6 Eylül 2018 Perşembe

…VALİ OLAMAZSIN DEMEDİM Kİ…
Aradığı haberi bulmuştu. Türk kahvesini seçmişti. Oldum olası bu içeceği severdi. Sadece içimiyle değil; aynı zamanda ikram şeklini ve oluşmasına neden olduğu sıcak sohbet ortamını da… Birkaç görüşme ayarlamıştı kahveyle ilgili yazmak istediklerine. Bunlardan biriside oturduğu ildeki kahve üreticisi bir fabrikanın sahibiydi. Aramasıyla beraber ilgi göstermiş ve hemen çağırmıştı kendisini görüşmeye.

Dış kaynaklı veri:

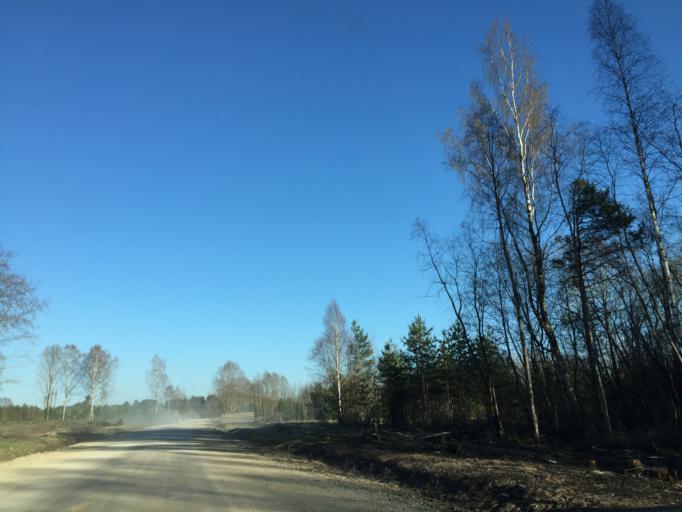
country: EE
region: Ida-Virumaa
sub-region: Sillamaee linn
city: Sillamae
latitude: 59.0862
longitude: 27.7615
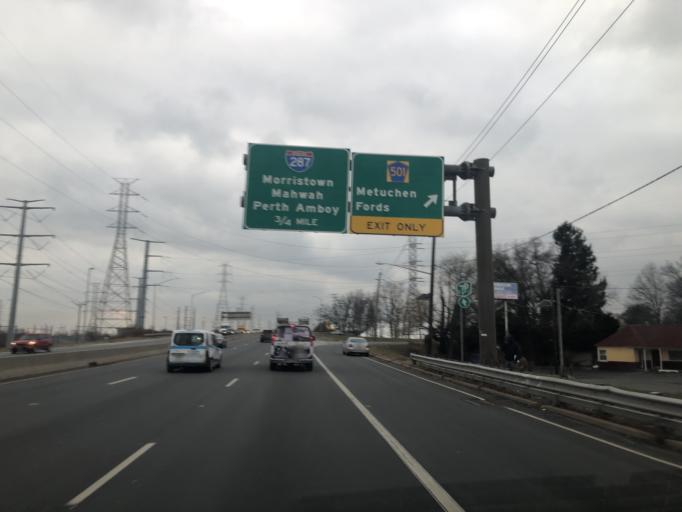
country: US
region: New Jersey
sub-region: Middlesex County
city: Metuchen
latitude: 40.5374
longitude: -74.3422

     Büyük bir heyecanla gitti ve fabrikanın müdürüyle görüşmesini yaptı. Arkasından, fabrikayı gezdirmiş kendisine müdür ve resim çekmesine de müsaade ettmişti. Oldukçada detay bilgi vermişti makineler ve üretim hakkında. Eh! Hakkıydı da hani, adam bunca yıl emek vermiş ve geliştirmişti, bilsindi artık bu kadarcık detayı.

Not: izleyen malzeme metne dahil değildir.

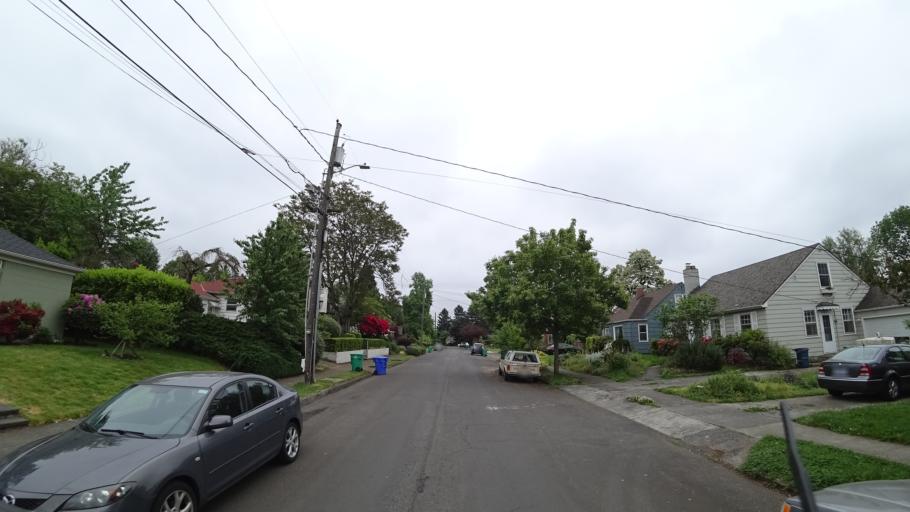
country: US
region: Oregon
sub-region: Multnomah County
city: Lents
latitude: 45.5028
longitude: -122.6021
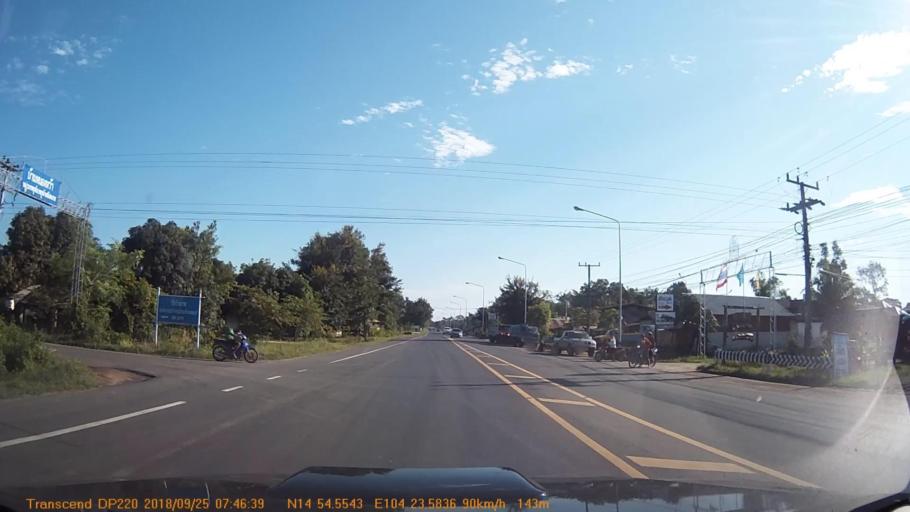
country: TH
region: Sisaket
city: Phayu
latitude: 14.9094
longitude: 104.3932
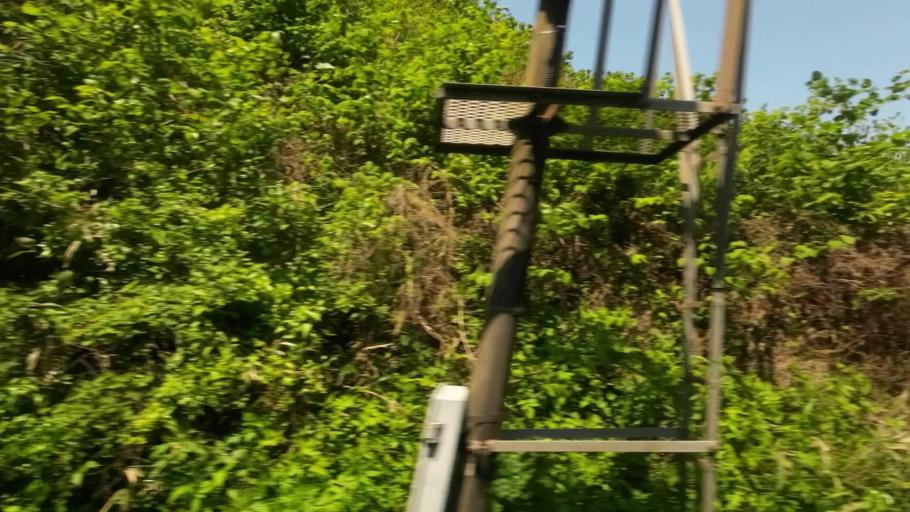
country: JP
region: Ehime
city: Hojo
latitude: 33.9977
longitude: 132.7750
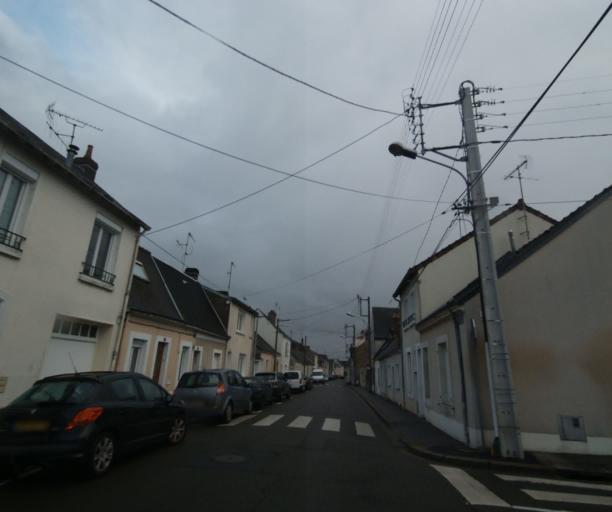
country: FR
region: Pays de la Loire
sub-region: Departement de la Sarthe
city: Coulaines
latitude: 48.0160
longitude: 0.1889
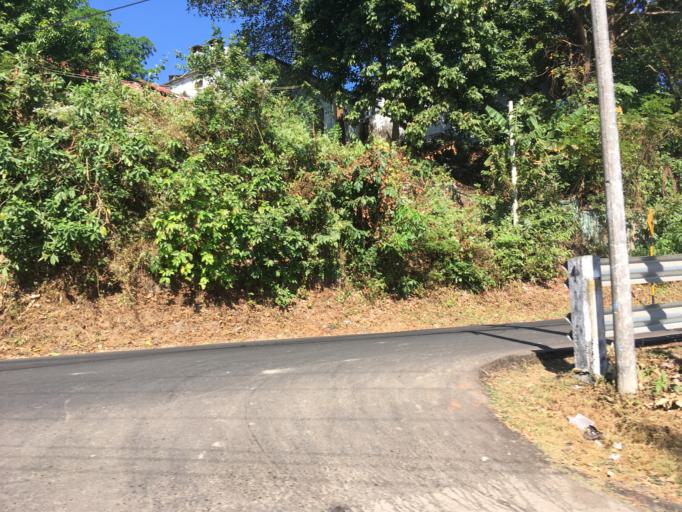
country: MM
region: Mon
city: Mawlamyine
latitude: 16.4698
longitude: 97.6308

     En son bir odaya girdiklerinde yaşlıca bir beyefendinin oturduğunu fark etmişti. Tanıştırdı kendisini, babasıymış… Genç kadın onunla da ufak bir söyleşi yapmak istediğini dile getirmişti. Ricasını kırmayarak, müdürün ofisine geçmiştler tekrar. Baba gelmiş ve karşısındaki koltuğa oturmuştu. Genç adam ise müdür koltuğundan kıpırdamamıştı bile… Şaşırmıştı ama bir şey demeden söyleşisini bitirmişti. Neyse görüşmesi bitmişti ve teşekkür ederek ayrılmıştı fabrikadan. Ama içinde ukte kalmıştı, belki babasını yeni kaybettiğinden midir bilinmez, üzülmüştü. Nasıl olurdu da bir evlat, kendisi koltuğa oturtur da, babasını koltuğa oturturdu?

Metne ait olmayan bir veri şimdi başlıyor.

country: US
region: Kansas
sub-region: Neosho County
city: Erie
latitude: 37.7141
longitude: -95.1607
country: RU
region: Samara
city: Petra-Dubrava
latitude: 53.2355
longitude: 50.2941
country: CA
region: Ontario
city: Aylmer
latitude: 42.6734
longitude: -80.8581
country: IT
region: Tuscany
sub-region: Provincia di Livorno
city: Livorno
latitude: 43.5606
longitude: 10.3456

     Aklına yıllar önce okuduğu bir hikaye gelmişti. Babası oğluna, “senden adam olmaz.” Demişti, oğlundaki bazı hataları gördükten sonra. Oğluysa, bir gün vali olmuş ve adamlarını göndererek, babasını ayağına çağırtmış ve “baba bak ben vali.” Deyince. Babası, “oğlum, ben sana vali olamazsın demedim ki adam olamazsın dedim.” Diyerek lafı gediğine oturtmuş. Ama o gün nasıl ki vali koltuğunda ki oğul bu sözü anlamamışsa; bugünde şahit olduğu bu durum, aynı kapıya çıkmıştı işte. Adam, fabrika, mal, mülk sahibi olmuş ama adam olamamış ve misafirinin karşısında babasını oturttuğu koltukla bunu göstermişti.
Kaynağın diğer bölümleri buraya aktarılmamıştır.